Bob Mackin
June 21 is the first National Indigenous Peoples Day since the chief of the Tk’emlups first nation shocked Canada.
On May 27, Rosanne Casimir announced by news release that ground-penetrating radar had found remains of 215 children near the former Kamloops Indian Residential School.
What does the evidence look like and who did the work?
The Tk’emlups have not answered those questions. Casimir said the findings would be released later this month. Meanwhile, the RCMP and B.C. Coroners Service said they await the Tk’emlups direction on next steps.
In that May 27 announcement, Casimir said the band was thankful for the Pathway to Healing grant to undertake the work.
The Department of Canadian Heritage told theBreaker.news that the 2020 grant was worth $40,000 and awarded under the title Paths to Healing. It was one of 200 projects funded in a $7 million, 2019-announced program to commemorate the history and legacy of residential schools.
The Tk’emlups application to Canadian Heritage said Paths to Healing would “recognize and remember those who passed away, endured, or suffered the intergenerational impacts of attending” Kamloops Indian Residential School, which the Roman Catholic Church operated from 1893 to 1978.
The project envisioned a permanent memorial site, park benches, indigenous plants and paths within the Secwépemc Museum and Heritage Park, in addition to a cairn-building ceremony and orange shirt day activities.
Who were the children and why did they never get home?
The excavation of the site, analysis and identification of the remains and repatriation will cost millions of dollars and take several years.
That is based on the investigation of unmarked graves at a Florida panhandle school for juvenile delinquents that operated from 1900 to 2011.
University of South Florida Prof. Erin Kimmerle is the forensic anthropologist who led the investigation of more than 50 graves at the Dozier School for Boys in Marianna, Fla. Kimmerle spoke to theBreaker.news Podcast for the June 6 edition from Tampa, Fla.
theBreaker.news Podcast: Florida boys school probe a roadmap for Tk’emlups
The four-year investigation found deaths were caused by a dormitory fire, two flu epidemics, abuse, neglect and escapes. The remains of eight were positively identified. The identities of another 14 were presumed.
Kimmerle said her group took ground-penetrating radar one step further, before the major site excavation.

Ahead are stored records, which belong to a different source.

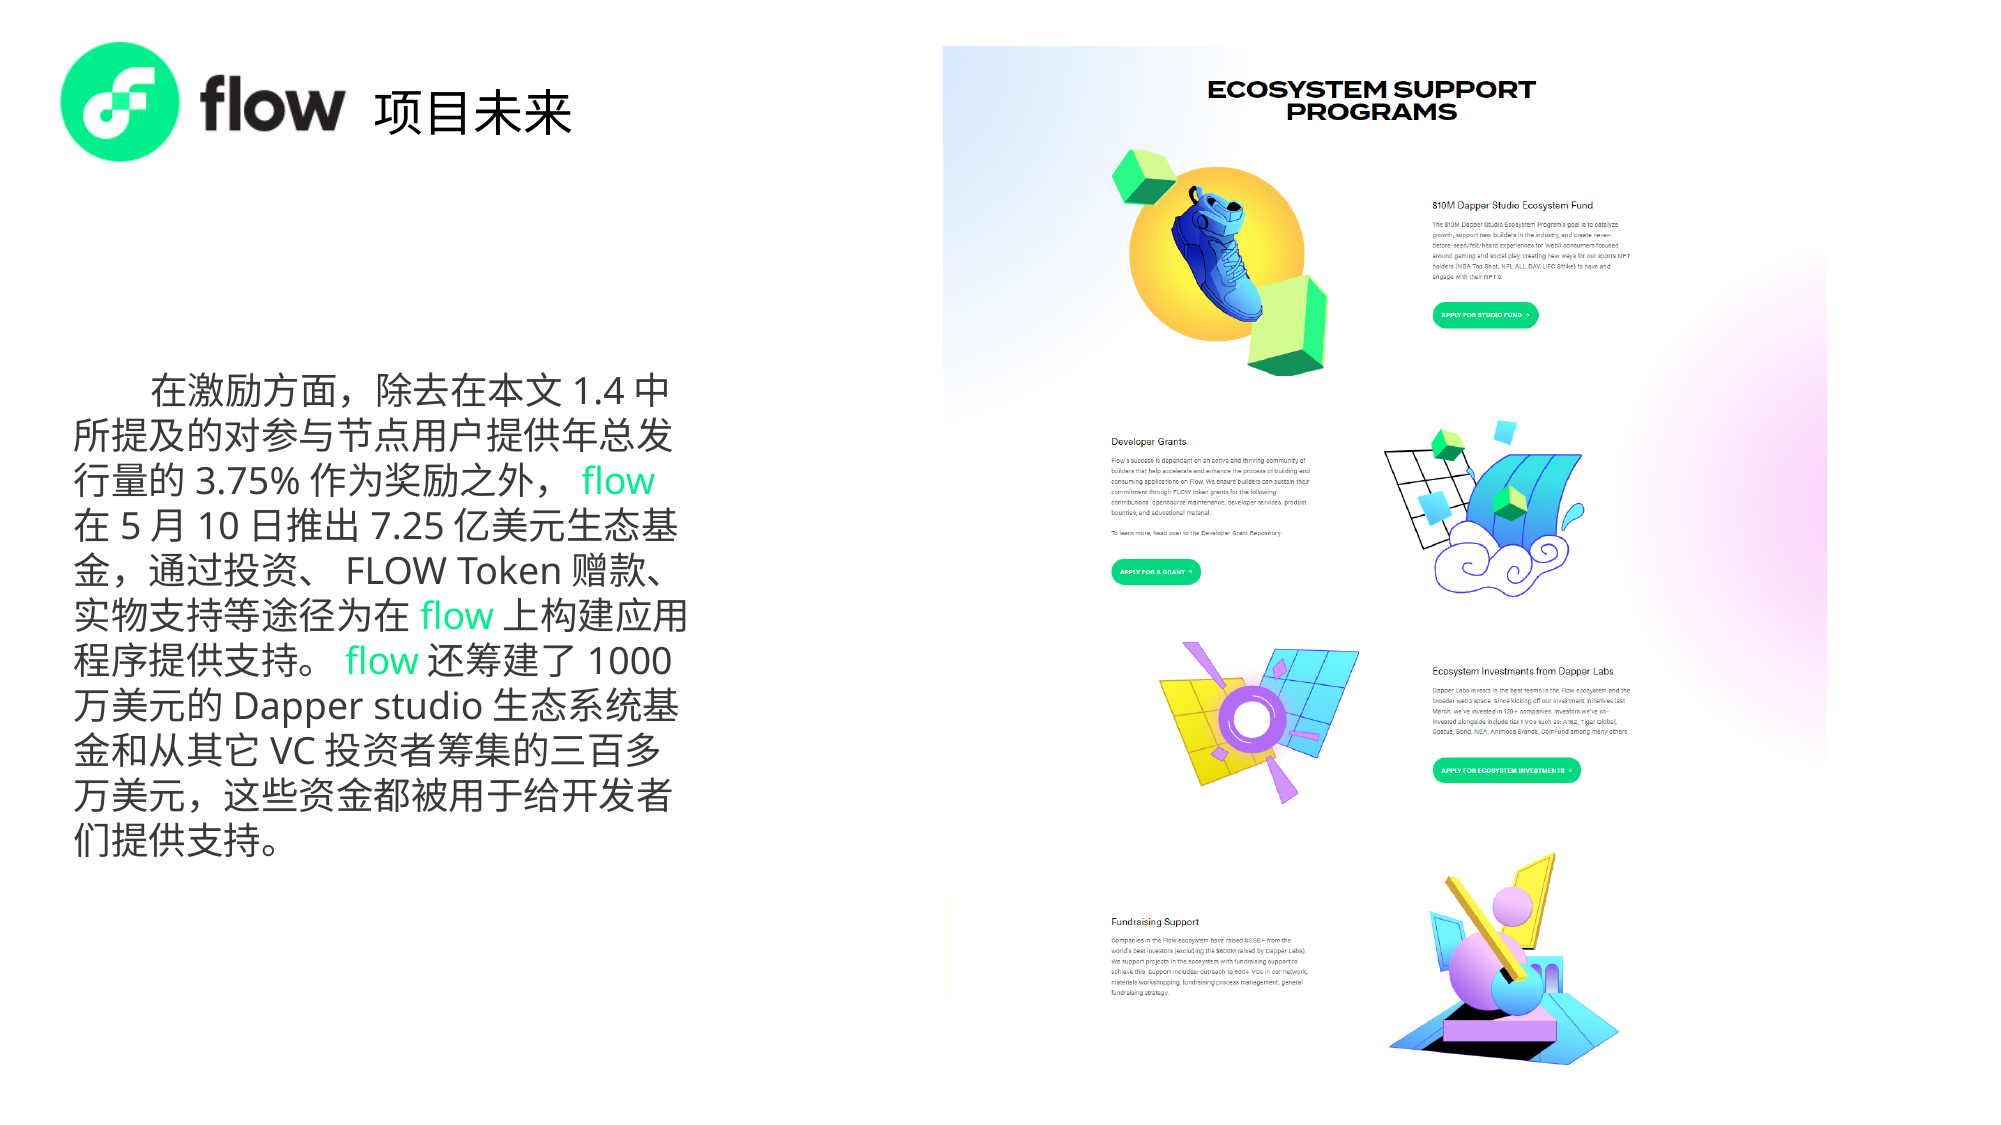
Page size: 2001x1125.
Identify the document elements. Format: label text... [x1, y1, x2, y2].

text_box 在激励方面，除去在本文1.4中所提及的对参与节点用户提供年总发行量的3.75%作为奖励之外，flow在5月10日推出7.25亿美元生态基金，通过投资、FLOW Token赠款、实物支持等途径为在flow上构建应用程序提供支持。flow还筹建了1000万美元的Dapper studio生态系统基金和从其它VC投资者筹集的三百多万美元，这些资金都被用于给开发者们提供支持。 [58, 359, 710, 870]
picture [58, 12, 375, 187]
picture [943, 46, 1827, 1099]
text_box 项目未来 [375, 73, 589, 149]
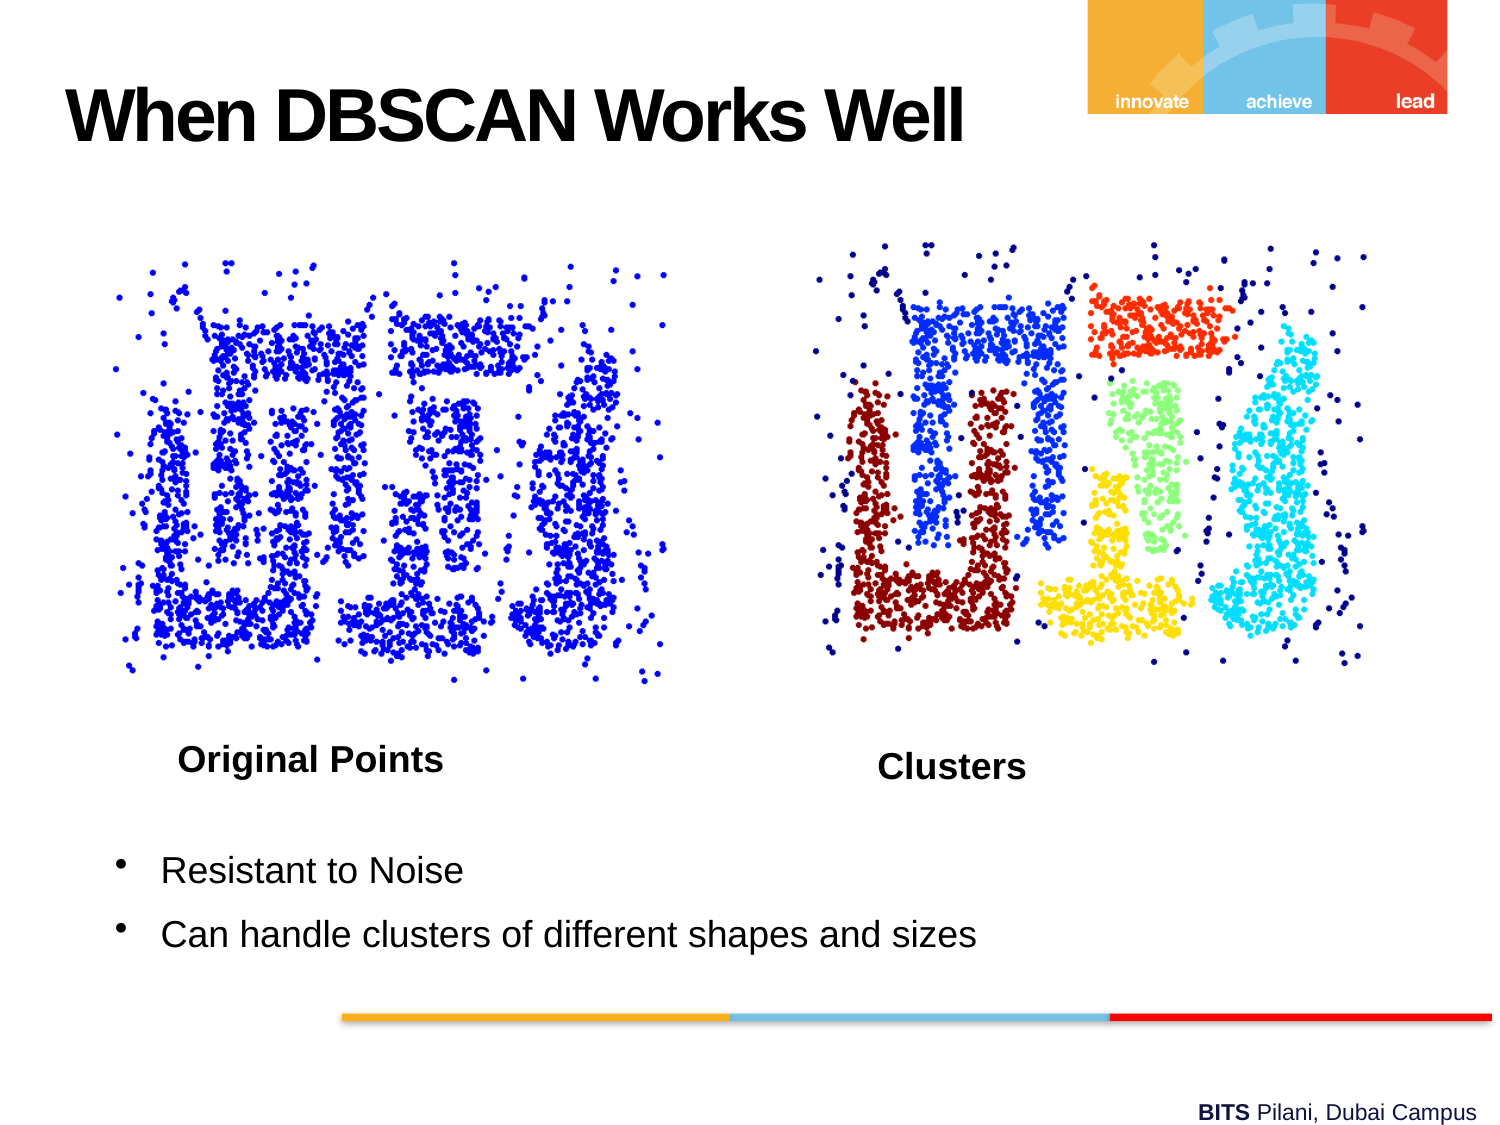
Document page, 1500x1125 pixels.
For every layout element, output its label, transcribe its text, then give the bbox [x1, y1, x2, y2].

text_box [700, 159, 1500, 795]
picture [1087, 0, 1448, 114]
text_box Resistant to Noise Can handle clusters of different shapes and sizes [99, 838, 1188, 962]
list When DBSCAN Works Well [50, 24, 1088, 175]
picture [0, 177, 700, 778]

They did what she called “ground truthing.” They dug trenches below the surface, but above where remains were believed to be, so they could first analyze the dirt for clues of human interference.

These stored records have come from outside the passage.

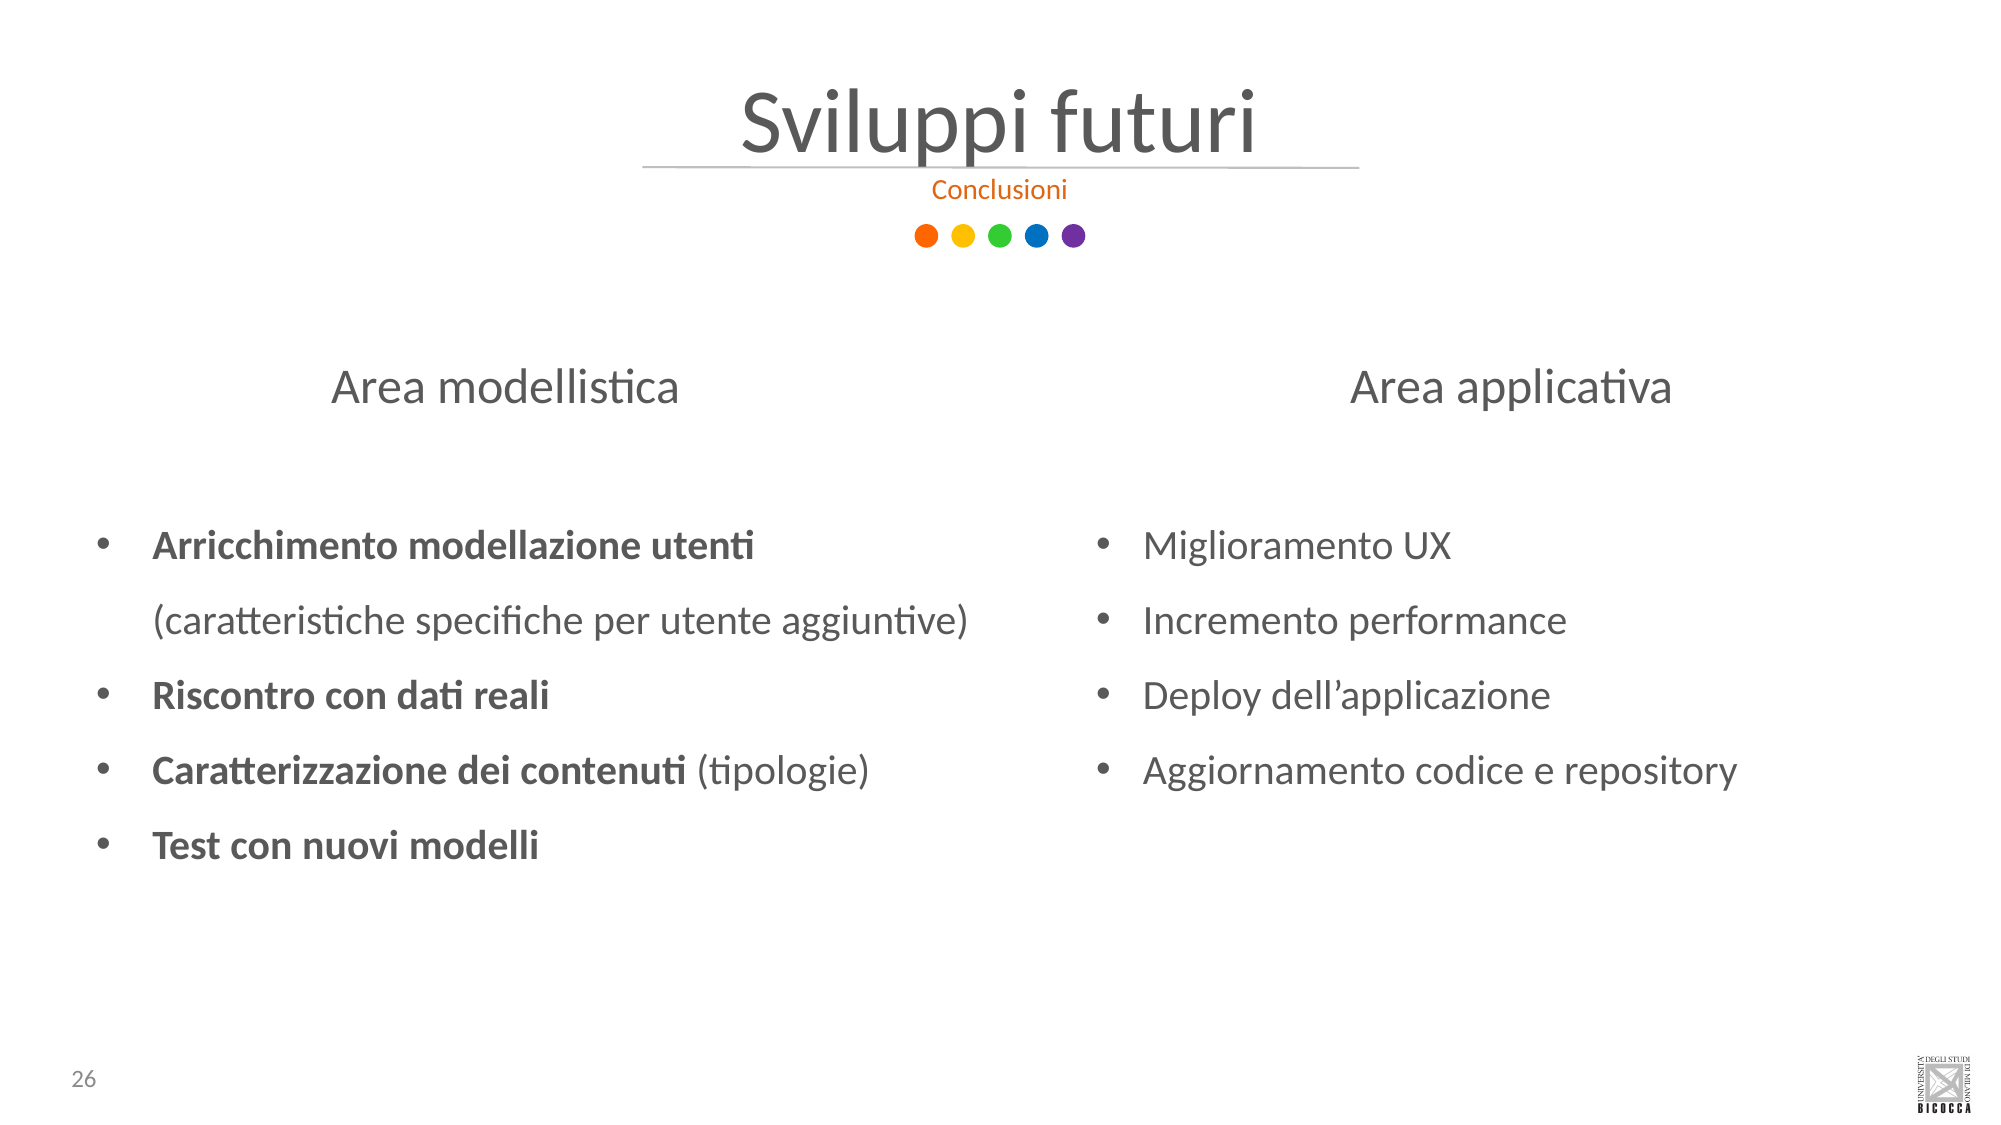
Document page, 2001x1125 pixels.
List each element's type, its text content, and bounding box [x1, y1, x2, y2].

text_box Area modellistica [75, 271, 938, 480]
text_box Area applicativa [1081, 271, 1944, 480]
picture [1913, 1054, 1975, 1115]
slide_number 26 [56, 1047, 507, 1107]
text_box Miglioramento UX Incremento performance Deploy dell’applicazione Aggiornamento codice e repository [1081, 485, 2000, 801]
text_box Arricchimento modellazione utenti (caratteristiche specifiche per utente aggiuntive) Riscontro con dati reali Caratterizzazione dei contenuti (tipologie) Test con nuovi modelli [81, 485, 1000, 876]
list Conclusioni [624, 166, 1376, 217]
title Sviluppi futuri [137, 56, 1863, 180]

“We don’t want to disturb burials that are there, but what that does is allows you to do is look at the soil and the soil tells the story about whether something was ever dug there and if that something is consistent with a grave,” Kimmerle said. “And then you can look at the pattern, and the shape and size of the whole site and put together that picture.”

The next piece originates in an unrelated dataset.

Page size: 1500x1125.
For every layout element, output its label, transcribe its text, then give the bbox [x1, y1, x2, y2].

Ground-truthing was an important step to help persuade any skeptical politicians and law enforcement officials before the big dig.
What became a hybrid of a modern crime scene and an archaeological project included paid and volunteer archaeologists, anthropologists, missing persons detectives, DNA analysts and historians. The documents that did exist about the school, students and staff were often incomplete or conflicting.
“Whether the schools kept records, the church kept records that were separate, there would’ve been reports back to the federal government… death certificates, other types of mortality statistics if they’re kept locally,” Kimmerle said. “You have to dig through sometimes even coroner reports or courthouse records, if there was a case of something that happened that was investigated, there would be records for that.”
The investigation found that during segregation, Dozier School officials left black children unattended for days, without food, medicine and electricity. “The state physician came back and found them and said the dead were piling up,” Kimmerle said.
A final report was published in 2016 on the investigation. Kimmerle and some of the group returned in 2019 after the site was turned back to the City of Marianna, which pondered development proposals.
A cultural resource management firm’s ground-penetrating radar appeared to find another 21 graves, but no additional remains were found.
“None of those turned out to be burials, they misinterpreted their data basically,” Kimmerle said. “So we searched that site, we searched additionally to make sure we didn’t find any other burials there.”
Asked for advice to Tk’emlups, Kimmerle said all involved in the investigation must focus on the families, who have a right for the work to be done.
“They must also understand justice comes in many forms. Just as in the Dozier case, criminal prosecution may not be possible, because those responsible may be deceased or there is a statute of limitations. Or what was a crime now was not so long ago, it was national policy,” Kimmerle said.
“There’s lots of reasons that our modern sense of what is justice will let us down. But, sometimes, truth itself is justice and that that is enough, and should be enough, to go forward and then just to check everything.”
EDITOR’S NOTE: On July 15, 2021, the Tk’emlups said there were “200 targets of interest.” On May 18, 2024, Tk’emlups said “215 anomalies were detected.” As of Sept. 30, 2024, no human remains have been excavated from the site.
The Indian Residential Schools crisis line is available any time at 1-866-925-4119 for survivors and family needing someone to talk to.